Material for this task below:

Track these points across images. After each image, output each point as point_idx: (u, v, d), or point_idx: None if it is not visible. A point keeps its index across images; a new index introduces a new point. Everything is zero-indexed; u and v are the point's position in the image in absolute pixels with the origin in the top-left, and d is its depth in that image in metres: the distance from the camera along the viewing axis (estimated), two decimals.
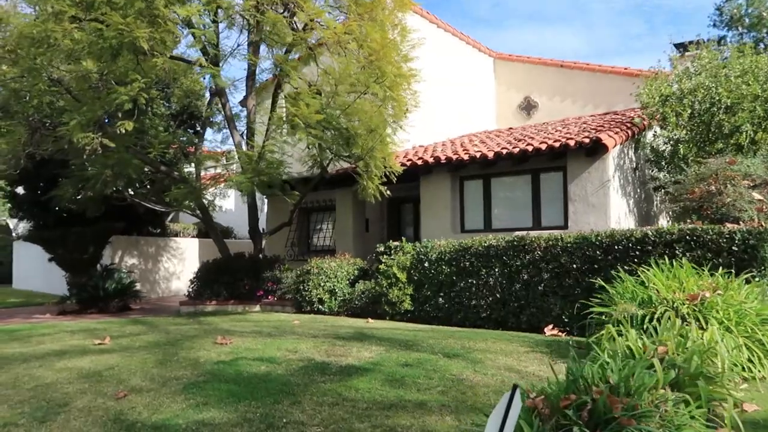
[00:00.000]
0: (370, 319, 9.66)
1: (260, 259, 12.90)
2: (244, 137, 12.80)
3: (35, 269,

End of Material for this task.

*Aim of the exercise*. Print all entries exactly, without images.

*Final answer*.
Track these points across images. After each image, output each point as point_idx: (u, v, d), or point_idx: None if it is not visible. A point keeps its index across images; a new index introduces a new point. Everything is zero-indexed; u and v are the point's position in the image in absolute pixels with the origin in the top-left, and d is its depth in that image in metres: the distance from the camera along the viewing axis (estimated), two decimals.
[00:00.000]
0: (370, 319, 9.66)
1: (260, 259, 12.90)
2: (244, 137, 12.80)
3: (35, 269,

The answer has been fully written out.